DATA UNDER STUDY
· · · · ·
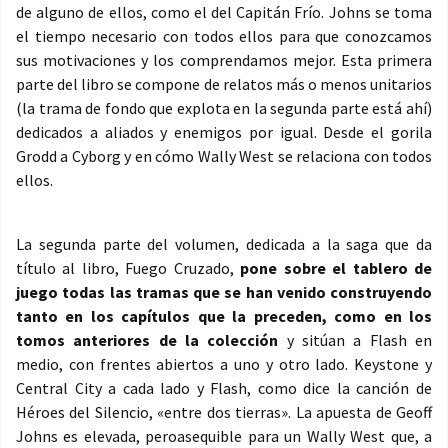
de alguno de ellos, como el del Capitán Frío. Johns se toma
el tiempo necesario con todos ellos para que conozcamos
sus motivaciones y los comprendamos mejor. Esta primera
parte del libro se compone de relatos más o menos unitarios
(la trama de fondo que explota en la segunda parte está ahí)
dedicados a aliados y enemigos por igual. Desde el gorila
Grodd a Cyborg y en cómo Wally West se relaciona con todos
ellos.
La segunda parte del volumen, dedicada a la saga que da
título al libro, Fuego Cruzado,
pone sobre el tablero de
juego todas las tramas que se han venido construyendo
tanto en los capítulos que la preceden, como en los
tomos anteriores de la colección
y sitúan a Flash en
medio, con frentes abiertos a uno y otro lado. Keystone y
Central City a cada lado y Flash, como dice la canción de
Héroes del Silencio, «entre dos tierras». La apuesta de Geoff
Johns es elevada, peroasequible para un Wally West que, a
· · · · ·
EXERCISE GOAL
Rewrite the data above, changing every "segunda parte" to "parte final" and leaving all other text as it is. Omit the picture from your answer.

OUTPUT BELOW
de alguno de ellos, como el del Capitán Frío. Johns se toma
el tiempo necesario con todos ellos para que conozcamos
sus motivaciones y los comprendamos mejor. Esta primera
parte del libro se compone de relatos más o menos unitarios
(la trama de fondo que explota en la parte final está ahí)
dedicados a aliados y enemigos por igual. Desde el gorila
Grodd a Cyborg y en cómo Wally West se relaciona con todos
ellos.
La parte final del volumen, dedicada a la saga que da
título al libro, Fuego Cruzado,
pone sobre el tablero de
juego todas las tramas que se han venido construyendo
tanto en los capítulos que la preceden, como en los
tomos anteriores de la colección
y sitúan a Flash en
medio, con frentes abiertos a uno y otro lado. Keystone y
Central City a cada lado y Flash, como dice la canción de
Héroes del Silencio, «entre dos tierras». La apuesta de Geoff
Johns es elevada, peroasequible para un Wally West que, a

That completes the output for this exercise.